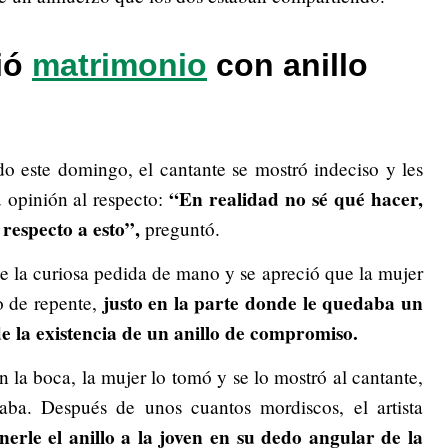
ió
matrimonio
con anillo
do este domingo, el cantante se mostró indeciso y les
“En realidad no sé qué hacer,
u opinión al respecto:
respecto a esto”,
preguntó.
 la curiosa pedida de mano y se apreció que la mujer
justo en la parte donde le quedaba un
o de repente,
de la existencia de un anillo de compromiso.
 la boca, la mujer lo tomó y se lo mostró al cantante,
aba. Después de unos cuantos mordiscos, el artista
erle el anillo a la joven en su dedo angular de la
==
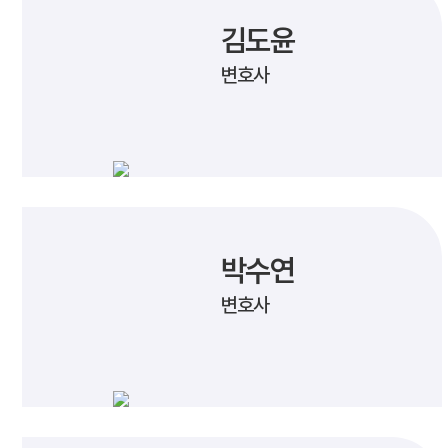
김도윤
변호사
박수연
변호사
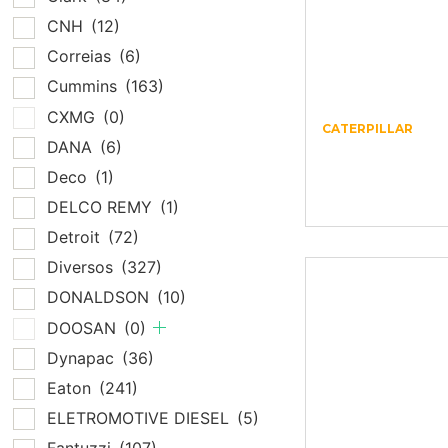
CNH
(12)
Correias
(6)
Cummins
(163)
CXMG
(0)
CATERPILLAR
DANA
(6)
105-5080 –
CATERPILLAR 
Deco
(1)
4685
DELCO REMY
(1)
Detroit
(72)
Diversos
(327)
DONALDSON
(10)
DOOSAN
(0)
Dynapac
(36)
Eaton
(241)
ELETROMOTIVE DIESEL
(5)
...
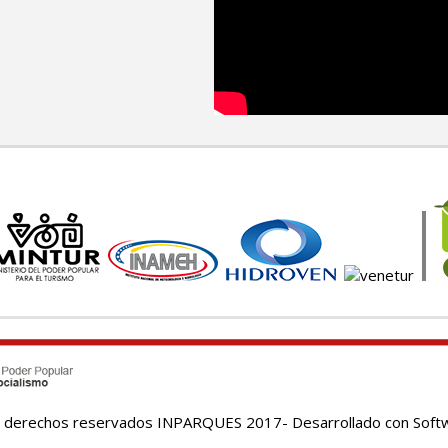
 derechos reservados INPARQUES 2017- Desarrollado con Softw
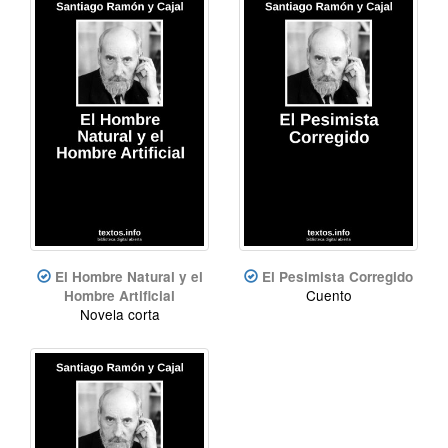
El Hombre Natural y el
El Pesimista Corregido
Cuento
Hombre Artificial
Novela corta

### TASK DETAILS
In the listing, rewrite the lines from the one containing "El Hombre Natural y el" through the one containing "Novela corta", putting "Relato" in place of "Cuento" and leaving everything else as it is.

### EXERCISE RESPONSE
El Hombre Natural y el
El Pesimista Corregido
Relato
Hombre Artificial
Novela corta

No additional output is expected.